Но семинарист сам остановил меня и спросил:
– Ты знаешь, кто это?
– Нет.
– Иван Саввич Никитин, которого ты хотел видеть.
– Быть не может!
– Ей-богу, правда.
Я бросил своего спутника и ринулся к поэту. (То-то молодость! Говорю же, мне было 17 лет, а Никитину лет 28.)
– Вы Иван Саввич Никитин? – спросил я у него.
– Я, – ответил он, взглянув на меня не совсем ласково, и стал продолжать свой путь далее по направлению к Щепной площади. Но я был не из тех, от которых легко можно бы было отделаться.
– Это вы написали:
Поутру вчера дождь
В стекла окон стучал;
Над землею туман
Облаками вставал...
И т. д., и т. д., я прочел все стихотворение до конца. Тогда я декламировал недурно.
– Да, – сказал Никитин.
– А это?.. – И я пошел отваливать его стихотворения одно за другим.
– Вы кто такой? – спросил наконец меня Никитин. – Семинарист?..

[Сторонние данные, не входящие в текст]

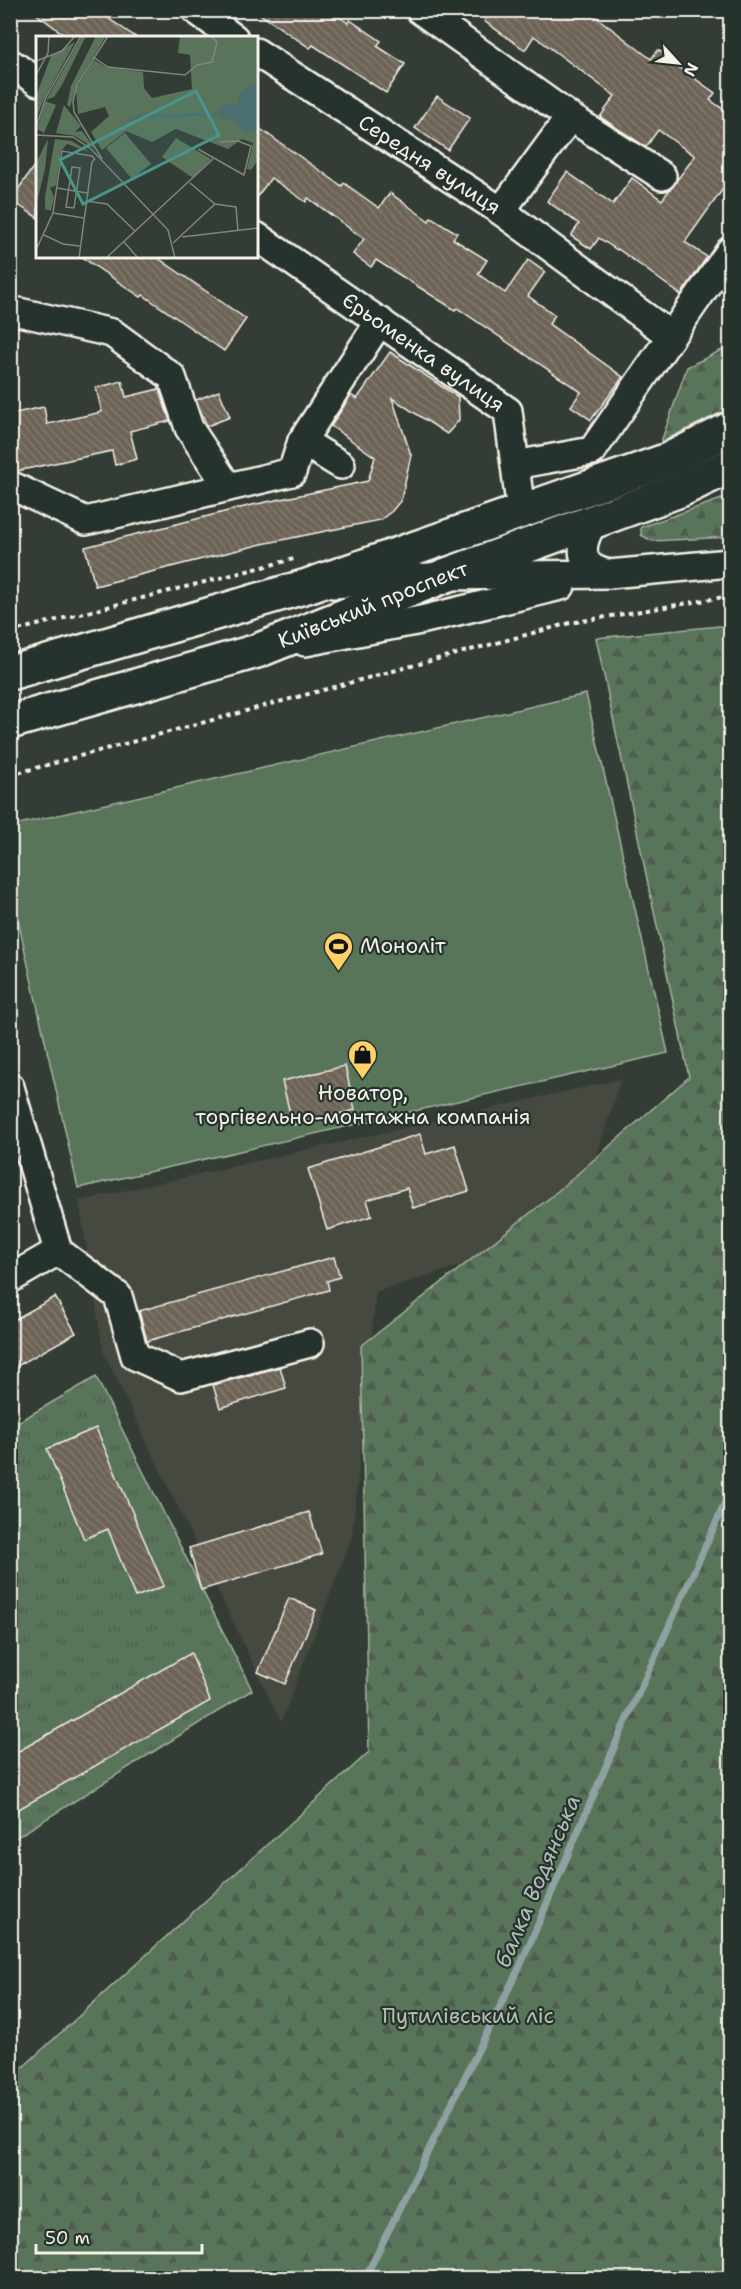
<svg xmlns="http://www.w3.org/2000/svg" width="741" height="2289" font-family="'Shantell Sans',sans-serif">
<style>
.built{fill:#45483f}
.grass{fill:url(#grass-tufts);stroke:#a6b2a1;stroke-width:1.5}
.forest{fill:url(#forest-firs);stroke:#a6b2a1;stroke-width:1.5}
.park{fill:#59745a;stroke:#a6b2a1;stroke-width:1.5}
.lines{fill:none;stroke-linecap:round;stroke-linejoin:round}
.stream{stroke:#8fa2a1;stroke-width:7}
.building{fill:url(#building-back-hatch);stroke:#f4f1e8;stroke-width:1.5}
.minor-casing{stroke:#f4f1e8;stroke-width:32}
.major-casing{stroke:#f4f1e8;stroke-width:38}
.path{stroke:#f4f1e8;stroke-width:4;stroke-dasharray:4.5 4.5;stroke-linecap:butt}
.minor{stroke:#26332d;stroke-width:27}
.major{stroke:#26332d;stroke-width:33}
.labels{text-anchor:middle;stroke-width:4.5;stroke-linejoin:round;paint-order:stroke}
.street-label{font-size:21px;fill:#f4f1e8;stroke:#26332d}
.poi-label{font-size:21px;fill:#f4f1e8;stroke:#26332d;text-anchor:start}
.park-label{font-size:21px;fill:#b6bfaf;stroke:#26332d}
.water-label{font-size:22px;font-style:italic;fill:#b0bdb8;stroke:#26332d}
.inset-river{fill:none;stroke:#4b6e71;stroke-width:3}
.inset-road{fill:none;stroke:#81857d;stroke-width:1.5}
.view{fill:#48958c;fill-opacity:0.15;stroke:#48958c;stroke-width:3}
.inset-edge{fill:none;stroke:#f4f1e8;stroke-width:3}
</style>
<defs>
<pattern id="grass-tufts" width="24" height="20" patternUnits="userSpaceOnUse" patternTransform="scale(1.5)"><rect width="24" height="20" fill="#59745a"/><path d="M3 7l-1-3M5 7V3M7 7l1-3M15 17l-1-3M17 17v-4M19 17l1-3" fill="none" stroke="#505c4f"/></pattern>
<pattern id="forest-firs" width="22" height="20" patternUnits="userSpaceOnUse" patternTransform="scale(1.5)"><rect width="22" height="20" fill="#59745a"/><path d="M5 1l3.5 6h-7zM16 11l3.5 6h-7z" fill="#505c4f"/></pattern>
<pattern id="building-back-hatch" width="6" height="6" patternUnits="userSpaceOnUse" patternTransform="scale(1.5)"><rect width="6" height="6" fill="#6d6357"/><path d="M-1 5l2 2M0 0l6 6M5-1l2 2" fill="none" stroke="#827a6f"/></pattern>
</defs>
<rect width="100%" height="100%" fill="#343d35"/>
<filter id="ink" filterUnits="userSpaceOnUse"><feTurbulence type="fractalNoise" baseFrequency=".0167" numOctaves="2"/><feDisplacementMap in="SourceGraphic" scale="12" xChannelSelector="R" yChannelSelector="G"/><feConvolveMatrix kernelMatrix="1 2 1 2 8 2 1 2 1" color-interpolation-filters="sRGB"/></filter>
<g filter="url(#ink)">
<!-- built -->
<polygon class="built" points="621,1079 573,1230 376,1292 352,1537 281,1722 103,1351 79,1201"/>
<!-- grass -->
<polygon class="grass" points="96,1377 252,1690 11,1841 11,1426"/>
<!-- forest -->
<g class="forest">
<polygon points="730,346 730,408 661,442 687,367"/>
<polygon points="730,496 730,537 652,541 641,535 641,527"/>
<polygon points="730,625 730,2278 11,2278 11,2078 369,1752 361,1346 552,1196 689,1077 596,638"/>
</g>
<!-- park -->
<polygon class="park" points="586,694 668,1053 78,1188 11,889 10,826"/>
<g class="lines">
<!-- stream -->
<polyline class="stream" points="365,2278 520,1966 619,1736 730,1492"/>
</g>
<!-- building -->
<g class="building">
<polygon points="31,10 96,10 137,38 69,38"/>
<polygon points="254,10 330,10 348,23 350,20 381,41 377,46 405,64 386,93 313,45 310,48"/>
<polygon points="492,10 587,10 651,59 658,50 678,64 677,66 715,93 710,100 730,114 730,179 685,242 707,257 681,295 618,249 617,250 599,238 591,249 571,236 579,224 547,201 567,172 613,204 632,178 662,200 695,156 658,130 646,147 600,117 615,96 534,36 525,50 484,21"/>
<polygon points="437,96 470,118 448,150 415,128"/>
<polygon points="256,126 342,186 344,183 379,208 390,193 429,221 431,217 457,233 453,239 487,260 478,274 505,293 528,260 545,272 528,296 555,315 549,324 623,377 591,420 571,406 581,392 457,308 455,310 376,260 371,267 353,254 364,239 308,198 306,202 271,178 256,198"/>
<polygon points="38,160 38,218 11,200"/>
<polygon points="80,256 155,256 246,319 224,351 143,295 141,297"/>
<polygon points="390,352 458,397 459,420 447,434 392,398 411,455 401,500 392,511 380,520 262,544 95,586 85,547 252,505 368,481 375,457 331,426 351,395 357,399"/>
<polygon points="122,381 126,397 159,389 170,421 130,431 137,459 115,465 112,451 17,471 10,470 10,414 44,407 47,424 102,412 96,388"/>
<polygon points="219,391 230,417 207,426 196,400"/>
<polygon points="345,1066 355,1110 293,1125 282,1081"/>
<polygon points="420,1134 426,1154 455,1145 469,1191 413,1208 407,1188 367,1200 372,1216 327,1230 308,1169"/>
<polygon points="334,1257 340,1277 327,1281 329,1290 147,1341 139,1311"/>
<polygon points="55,1297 76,1333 10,1370 10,1322"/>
<polygon points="280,1367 286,1388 220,1408 213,1385"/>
<polygon points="96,1428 164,1586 135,1597 108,1529 84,1539 47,1449"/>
<polygon points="309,1512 322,1554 201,1590 189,1548"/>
<polygon points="289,1598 316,1610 285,1684 258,1672"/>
<polygon points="191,1653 210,1701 10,1814 10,1756"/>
</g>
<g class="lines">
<defs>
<g id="minor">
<polyline points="196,10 234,38"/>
<path id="s1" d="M256 52 501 211 570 117 420 10"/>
<polyline points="10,63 38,82"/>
<polyline points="570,117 662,176"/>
<polyline points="501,211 671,336"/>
<path id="s2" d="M256 236 508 411 521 512"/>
<polyline points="10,310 112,333 172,377 189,428 228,487"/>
<polyline points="302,441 341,465"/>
<polyline points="515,465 592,451 730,251"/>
<polyline points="10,485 86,521 292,472 302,441 380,321"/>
<path d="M594 521C579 545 576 567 609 574"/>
<polyline points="333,584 444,576 609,574 730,563"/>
<polyline points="305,642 421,620 561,586"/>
<polyline points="10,1087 58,1251 118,1296 135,1356 181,1377 310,1343"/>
<polyline points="10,1279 58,1251"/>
</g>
<g id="major">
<polyline points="10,673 307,586 668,460 730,429"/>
<path id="s3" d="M10 722 257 651 444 576 680 490 730 466"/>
</g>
</defs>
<!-- minor casing -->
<use href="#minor" class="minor-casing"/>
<!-- major casing -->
<use href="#major" class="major-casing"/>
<!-- path -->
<g class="path">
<polyline points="10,632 294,559"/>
<polyline points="10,775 570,623 730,596"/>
</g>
<!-- minor -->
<use href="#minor" class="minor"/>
<!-- major -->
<use href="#major" class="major"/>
</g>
</g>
<!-- icons -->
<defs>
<symbol id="stadium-pin" viewBox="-11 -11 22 30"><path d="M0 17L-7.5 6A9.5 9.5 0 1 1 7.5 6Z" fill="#ffd166" stroke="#26332d"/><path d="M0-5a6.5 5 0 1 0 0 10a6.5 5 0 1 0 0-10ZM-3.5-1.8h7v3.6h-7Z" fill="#111"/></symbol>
<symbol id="shop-pin" viewBox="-11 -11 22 30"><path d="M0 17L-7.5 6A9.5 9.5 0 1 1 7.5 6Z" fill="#ffd166" stroke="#26332d"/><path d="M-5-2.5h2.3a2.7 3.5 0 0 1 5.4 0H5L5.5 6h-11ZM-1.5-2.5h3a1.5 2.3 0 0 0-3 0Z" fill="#111"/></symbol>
</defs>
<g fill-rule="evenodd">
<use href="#stadium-pin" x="322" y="930" width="33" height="45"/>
<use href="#shop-pin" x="346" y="1038" width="33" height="45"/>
</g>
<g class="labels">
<!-- street labels -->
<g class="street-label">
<text dy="7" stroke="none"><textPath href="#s1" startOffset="207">Середня вулиця</textPath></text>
<text dy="7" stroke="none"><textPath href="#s2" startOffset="204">Єрьоменка вулиця</textPath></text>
<text dy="7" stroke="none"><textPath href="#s3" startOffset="382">Київський проспект</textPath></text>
</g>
<!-- poi labels -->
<g class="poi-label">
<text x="360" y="953">Моноліт</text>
<text x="363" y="1100" text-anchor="middle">Новатор,<tspan x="363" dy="24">торгівельно-монтажна компанія</tspan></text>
</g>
<!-- park labels -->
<g class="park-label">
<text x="468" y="2023">Путилівський ліс</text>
</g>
<!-- water labels -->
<g class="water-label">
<text transform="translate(537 1881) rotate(-67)" y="8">балка Водянська</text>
</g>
</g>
<!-- overview -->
<g transform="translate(36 36)">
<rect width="222" height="222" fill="#343d35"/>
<path d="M140 102 175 123 157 142 126 121Z" fill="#59745a"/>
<path d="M46 0H50L26 49 18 61 10 64ZM60 0H70L41 48 34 71 31 69 35 50ZM144 0H222V124L215 134 211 133 217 107 206 103 192 113 140 93 116 106 90 95 66 114 55 96 73 80 69 71 42 78 40 53 58 24 70 31 107 36 108 52 116 62 156 53 154 19 142 17ZM39 6 8 63 0 83V60L15 20ZM9 65 20 69 8 97 1 93ZM28 69 45 90 39 96 46 95 59 113 39 100 20 97ZM12 103 9 133 0 170V127ZM19 103 36 105 53 116 31 108 25 115 20 149 14 152 18 161 15 175 9 173V161Z" fill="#59745a"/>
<path d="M89 97 115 128 96 143 70 112Z" fill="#59745a"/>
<path d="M213 49 222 51V91L209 97 197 84 185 83 182 74 187 69 202 68 204 58Z" fill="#4b6e71"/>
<path class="inset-river" d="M91 84 107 80 186 78"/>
<path class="inset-road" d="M57 21 72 31 149 39 161 29 176 26 181 6 175 0M0 25 26 15 39 0M0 39 12 17 13 0M0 91 10 61 45 0M0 99 37 101 55 113 132 194 139 222M162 113 208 139 215 110 202 105 184 106M66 123 38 76 37 65 41 49 72 0M36 131 44 132 38 172 30 171ZM154 147 179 168 200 171 202 195M21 152 51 157M50 165 71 168 99 195M17 177 48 182M8 199 27 208 44 210M146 201 222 192M88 206 102 222M137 207 179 168M0 214 17 177 26 115 56 120 59 124M43 222 56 126 59 123M70 222 177 123"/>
<path class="view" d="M160 55 183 99 47 168 24 124Z"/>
<rect width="222" height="222" class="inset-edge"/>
</g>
<!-- margin -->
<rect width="741" height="2289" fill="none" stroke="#26332d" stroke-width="36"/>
<rect x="18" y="18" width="705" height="2253" fill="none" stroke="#f4f1e8" stroke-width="2" filter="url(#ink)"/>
<!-- north arrow -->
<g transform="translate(678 63) rotate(117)" stroke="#26332d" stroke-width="4.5" paint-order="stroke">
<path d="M0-4.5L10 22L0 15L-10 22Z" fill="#f4f1e8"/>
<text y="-9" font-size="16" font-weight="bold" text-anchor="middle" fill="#f4f1e8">N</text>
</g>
<!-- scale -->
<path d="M36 2244v9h166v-9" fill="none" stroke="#f4f1e8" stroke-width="3"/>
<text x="45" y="2244" font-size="18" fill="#f4f1e8" stroke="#26332d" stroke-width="4.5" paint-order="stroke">50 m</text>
</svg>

– Нет, – отвечал я ему, – я воспитывался в Харьковской гимназии, но я, так же как и вы, мещанин. Хотя мой отец теперь учитель и имеет чины, но я родился в то время, когда мой отец не поступал еще на службу, а он из мещан. Я даже занимался одной с вами профессией, был от 6 до 9 лет дворником у своей бабушки, содержавшей постоялый двор в городе Лубнах, Полтавской губернии, и зазывал проезжих богомольцев в Киев и на поклонение святителю Афанасию Лубенскому. Да как лихо!.. Другие дворники не могли против меня ничего поделать... Всех проезжих отобью... Мещанская косточка, à la Кольцов, шибай!..
Угрюмый и, как видно; не со всеми сообщительный, Никитин улыбнулся и проронил:
– Что же вы тут делаете, в Воронеже?
Я рассказал, для чего я приехал в Воронеж, и когда коснулся формы экзамена на учителя, то заметил, что Иван Саввич очень заинтересовался и стал входить во всякие мелочи... Я заподозрил даже тогда Ивана Саввича, что он сам хочет держать экзамен на учителя уездного училища.

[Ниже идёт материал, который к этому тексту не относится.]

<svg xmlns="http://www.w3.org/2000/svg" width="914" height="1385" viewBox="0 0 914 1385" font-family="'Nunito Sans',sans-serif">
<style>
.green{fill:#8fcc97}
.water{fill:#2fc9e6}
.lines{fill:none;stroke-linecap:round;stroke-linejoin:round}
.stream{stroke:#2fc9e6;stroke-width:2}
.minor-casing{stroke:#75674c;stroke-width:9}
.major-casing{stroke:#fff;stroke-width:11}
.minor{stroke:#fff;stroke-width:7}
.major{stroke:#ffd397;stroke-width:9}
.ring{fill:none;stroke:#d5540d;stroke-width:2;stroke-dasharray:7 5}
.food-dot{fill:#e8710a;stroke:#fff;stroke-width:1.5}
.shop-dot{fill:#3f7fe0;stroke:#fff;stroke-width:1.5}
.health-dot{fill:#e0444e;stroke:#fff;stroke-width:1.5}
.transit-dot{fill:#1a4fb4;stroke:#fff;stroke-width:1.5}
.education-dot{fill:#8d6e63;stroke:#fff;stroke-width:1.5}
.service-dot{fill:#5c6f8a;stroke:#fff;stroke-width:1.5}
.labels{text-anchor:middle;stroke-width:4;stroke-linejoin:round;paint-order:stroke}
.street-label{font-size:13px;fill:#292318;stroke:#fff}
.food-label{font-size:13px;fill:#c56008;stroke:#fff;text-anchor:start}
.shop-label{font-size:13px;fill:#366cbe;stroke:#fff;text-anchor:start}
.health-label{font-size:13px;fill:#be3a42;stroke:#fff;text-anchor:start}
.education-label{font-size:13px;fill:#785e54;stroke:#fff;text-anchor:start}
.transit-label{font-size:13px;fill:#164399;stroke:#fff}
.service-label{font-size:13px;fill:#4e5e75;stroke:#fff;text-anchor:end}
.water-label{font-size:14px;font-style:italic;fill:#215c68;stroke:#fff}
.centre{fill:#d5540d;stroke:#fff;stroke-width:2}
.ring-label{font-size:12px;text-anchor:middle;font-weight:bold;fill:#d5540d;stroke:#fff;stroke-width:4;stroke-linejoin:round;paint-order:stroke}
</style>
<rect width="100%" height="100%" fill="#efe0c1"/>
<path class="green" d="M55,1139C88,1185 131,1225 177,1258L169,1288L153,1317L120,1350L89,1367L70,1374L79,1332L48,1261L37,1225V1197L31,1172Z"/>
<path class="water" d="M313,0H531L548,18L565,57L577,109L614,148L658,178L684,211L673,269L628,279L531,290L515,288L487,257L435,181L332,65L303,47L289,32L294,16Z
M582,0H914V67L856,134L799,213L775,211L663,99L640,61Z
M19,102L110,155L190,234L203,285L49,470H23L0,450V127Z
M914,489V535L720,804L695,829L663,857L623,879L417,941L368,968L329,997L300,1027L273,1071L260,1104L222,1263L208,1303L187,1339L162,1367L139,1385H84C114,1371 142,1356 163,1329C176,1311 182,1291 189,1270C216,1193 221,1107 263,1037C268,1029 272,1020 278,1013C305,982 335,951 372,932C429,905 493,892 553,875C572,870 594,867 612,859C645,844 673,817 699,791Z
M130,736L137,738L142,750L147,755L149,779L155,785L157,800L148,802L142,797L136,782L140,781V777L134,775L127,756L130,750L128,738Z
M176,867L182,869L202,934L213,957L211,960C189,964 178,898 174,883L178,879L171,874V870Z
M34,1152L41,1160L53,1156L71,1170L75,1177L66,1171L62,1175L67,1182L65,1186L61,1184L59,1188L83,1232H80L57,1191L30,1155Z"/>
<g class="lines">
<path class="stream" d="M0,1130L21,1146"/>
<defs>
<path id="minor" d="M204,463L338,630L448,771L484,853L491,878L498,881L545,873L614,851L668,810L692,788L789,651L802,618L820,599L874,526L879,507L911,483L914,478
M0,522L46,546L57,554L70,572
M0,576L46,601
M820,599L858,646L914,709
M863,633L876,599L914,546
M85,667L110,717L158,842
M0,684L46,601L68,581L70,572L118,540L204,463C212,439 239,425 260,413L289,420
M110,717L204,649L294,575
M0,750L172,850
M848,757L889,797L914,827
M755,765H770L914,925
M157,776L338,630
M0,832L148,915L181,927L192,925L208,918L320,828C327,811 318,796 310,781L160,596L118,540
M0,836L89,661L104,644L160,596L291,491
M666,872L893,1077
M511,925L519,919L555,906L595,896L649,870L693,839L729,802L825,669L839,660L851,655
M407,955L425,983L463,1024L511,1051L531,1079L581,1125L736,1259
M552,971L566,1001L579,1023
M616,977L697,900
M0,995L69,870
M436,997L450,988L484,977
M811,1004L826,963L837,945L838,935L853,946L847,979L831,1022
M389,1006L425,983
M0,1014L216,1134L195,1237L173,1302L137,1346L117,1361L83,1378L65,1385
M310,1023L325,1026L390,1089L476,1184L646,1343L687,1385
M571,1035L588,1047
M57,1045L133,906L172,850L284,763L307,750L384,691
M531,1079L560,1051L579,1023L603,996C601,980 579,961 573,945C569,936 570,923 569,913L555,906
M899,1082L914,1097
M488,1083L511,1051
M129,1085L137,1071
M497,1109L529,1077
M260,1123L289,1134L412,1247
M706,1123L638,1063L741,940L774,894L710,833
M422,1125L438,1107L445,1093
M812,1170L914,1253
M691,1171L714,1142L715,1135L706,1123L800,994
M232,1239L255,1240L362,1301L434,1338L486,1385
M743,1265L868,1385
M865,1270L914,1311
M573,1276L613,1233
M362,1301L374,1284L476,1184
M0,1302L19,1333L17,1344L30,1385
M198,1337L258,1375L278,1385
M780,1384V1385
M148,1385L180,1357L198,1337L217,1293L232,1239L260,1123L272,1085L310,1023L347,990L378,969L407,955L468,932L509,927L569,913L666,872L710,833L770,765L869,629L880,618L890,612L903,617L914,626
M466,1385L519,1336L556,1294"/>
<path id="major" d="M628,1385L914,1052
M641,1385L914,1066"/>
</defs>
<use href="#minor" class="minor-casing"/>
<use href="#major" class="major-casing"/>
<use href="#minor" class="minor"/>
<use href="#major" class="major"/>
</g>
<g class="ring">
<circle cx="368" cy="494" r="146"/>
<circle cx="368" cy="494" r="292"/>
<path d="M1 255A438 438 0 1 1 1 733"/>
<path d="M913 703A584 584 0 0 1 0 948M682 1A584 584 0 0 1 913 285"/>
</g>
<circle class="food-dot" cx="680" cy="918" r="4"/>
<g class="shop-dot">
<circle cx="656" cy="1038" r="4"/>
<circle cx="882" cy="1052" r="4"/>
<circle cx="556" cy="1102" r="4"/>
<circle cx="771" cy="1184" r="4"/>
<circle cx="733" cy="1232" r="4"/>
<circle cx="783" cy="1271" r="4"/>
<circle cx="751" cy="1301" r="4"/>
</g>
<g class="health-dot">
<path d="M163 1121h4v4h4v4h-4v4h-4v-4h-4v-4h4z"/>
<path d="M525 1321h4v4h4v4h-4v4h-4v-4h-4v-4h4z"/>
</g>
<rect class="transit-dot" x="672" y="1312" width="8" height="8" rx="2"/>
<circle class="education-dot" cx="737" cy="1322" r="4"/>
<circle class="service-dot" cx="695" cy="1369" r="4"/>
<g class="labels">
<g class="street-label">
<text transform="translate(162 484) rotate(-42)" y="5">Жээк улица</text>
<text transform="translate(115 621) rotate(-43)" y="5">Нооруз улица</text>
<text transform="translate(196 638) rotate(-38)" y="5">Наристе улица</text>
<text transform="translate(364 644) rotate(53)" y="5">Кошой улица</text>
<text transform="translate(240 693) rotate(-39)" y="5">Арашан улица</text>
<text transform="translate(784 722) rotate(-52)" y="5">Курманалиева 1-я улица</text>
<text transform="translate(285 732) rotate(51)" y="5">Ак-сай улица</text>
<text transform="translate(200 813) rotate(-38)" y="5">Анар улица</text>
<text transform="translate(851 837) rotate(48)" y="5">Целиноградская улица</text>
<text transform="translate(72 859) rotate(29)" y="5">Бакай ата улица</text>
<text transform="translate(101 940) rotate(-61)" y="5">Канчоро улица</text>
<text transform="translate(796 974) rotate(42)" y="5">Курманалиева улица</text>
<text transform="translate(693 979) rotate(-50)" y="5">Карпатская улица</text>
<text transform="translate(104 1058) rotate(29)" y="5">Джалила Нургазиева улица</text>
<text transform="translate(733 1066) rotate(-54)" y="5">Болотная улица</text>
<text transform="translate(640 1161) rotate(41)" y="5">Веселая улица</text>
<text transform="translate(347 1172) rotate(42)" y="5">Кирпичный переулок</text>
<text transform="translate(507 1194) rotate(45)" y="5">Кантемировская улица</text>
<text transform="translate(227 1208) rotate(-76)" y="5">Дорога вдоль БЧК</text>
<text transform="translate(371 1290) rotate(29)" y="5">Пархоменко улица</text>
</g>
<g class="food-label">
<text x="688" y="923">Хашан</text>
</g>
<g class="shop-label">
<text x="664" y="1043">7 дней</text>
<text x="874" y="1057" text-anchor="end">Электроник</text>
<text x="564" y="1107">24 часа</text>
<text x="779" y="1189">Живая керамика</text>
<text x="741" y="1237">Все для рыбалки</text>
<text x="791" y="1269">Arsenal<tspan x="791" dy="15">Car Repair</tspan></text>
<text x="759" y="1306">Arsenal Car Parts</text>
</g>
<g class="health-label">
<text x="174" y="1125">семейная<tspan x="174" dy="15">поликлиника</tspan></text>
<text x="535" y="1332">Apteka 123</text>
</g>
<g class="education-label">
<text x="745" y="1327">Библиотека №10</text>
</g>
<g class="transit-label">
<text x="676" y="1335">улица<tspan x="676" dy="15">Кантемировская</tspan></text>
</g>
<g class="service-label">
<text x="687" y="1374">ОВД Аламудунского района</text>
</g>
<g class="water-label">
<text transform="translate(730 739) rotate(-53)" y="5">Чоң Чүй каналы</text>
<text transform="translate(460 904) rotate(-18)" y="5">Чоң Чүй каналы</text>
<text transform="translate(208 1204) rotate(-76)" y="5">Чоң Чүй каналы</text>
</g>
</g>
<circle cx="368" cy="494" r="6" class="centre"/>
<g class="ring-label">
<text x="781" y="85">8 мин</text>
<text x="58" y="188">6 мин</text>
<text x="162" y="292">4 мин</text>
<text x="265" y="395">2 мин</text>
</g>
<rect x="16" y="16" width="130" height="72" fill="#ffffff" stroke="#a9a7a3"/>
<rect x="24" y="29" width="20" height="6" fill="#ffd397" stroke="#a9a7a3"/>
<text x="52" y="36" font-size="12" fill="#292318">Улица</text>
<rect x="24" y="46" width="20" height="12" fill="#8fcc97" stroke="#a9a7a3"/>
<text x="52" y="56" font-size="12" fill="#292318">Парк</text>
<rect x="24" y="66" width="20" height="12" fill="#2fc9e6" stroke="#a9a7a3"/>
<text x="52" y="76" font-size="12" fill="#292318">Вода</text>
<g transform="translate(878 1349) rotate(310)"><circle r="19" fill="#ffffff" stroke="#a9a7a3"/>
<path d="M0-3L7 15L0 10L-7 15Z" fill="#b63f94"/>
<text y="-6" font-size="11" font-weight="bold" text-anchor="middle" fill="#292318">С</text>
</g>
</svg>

Разговаривая об экзаменах, мы дошли до Московской улицы и до лучшего в то время в городе Воронеже трактира купца Колыбихина, под названием «Московский трактир».
– Зайдем, выпьем чаю, – предложил Никитин.
– С вами с удовольствием.
В трактире Иван Саввич избрал вторую, менее роскошно меблированную комнату, в которой не было ни души посетителей, и приказал половому, почтительно поклонившемуся ему, подать две пары чая. Разговор продолжался все об учительстве.
– Нелегкую обязанность вы на себя приняли, – заметил Никитин.
– Да, – отвечал я необдуманно. – Трудись, трудись, а впереди никакой карьеры... Всякий писец надеется быть столоначальником, секретарем, советником, а учитель...
– Я не о карьере говорю, – прервал меня Никитин, потирая лоб, – а о том, доступно ли на этой должности сделать столько хорошего, сколько желаешь...
Я стушевался и ничего не мог отвечать на этот вопрос.
Мы выпили по второму стакану чая. Случайно или по привычке (я не знаю), Никитин, выпив чай, повернул и поставил на блюдечко стакан вверх дном. Знакомый с мещанскими этикетами, я понял, что Никитин более чаю не хочет и собирается уходить.
– Иван Саввич! – обратился я к нему. – Дайте мне, ради Бога, хоть строчку вашей рукописи о себе на память... Я вас не выпущу без этого. (Сборника стихотворений И. С. Никитина тогда не было.)
Я был из таких взбаламученных, что готов был броситься перед Никитиным на колени, целовать ему руки или, выражаясь прямее, под видом овации, само собою разумеется без злого умысла, сделать скандал и скомпрометировать его.
– Что же я вам дам?.. Ах! У меня есть стихи черновые... хотите?
– И вы спрашиваете?.. – с укоризной произнес я.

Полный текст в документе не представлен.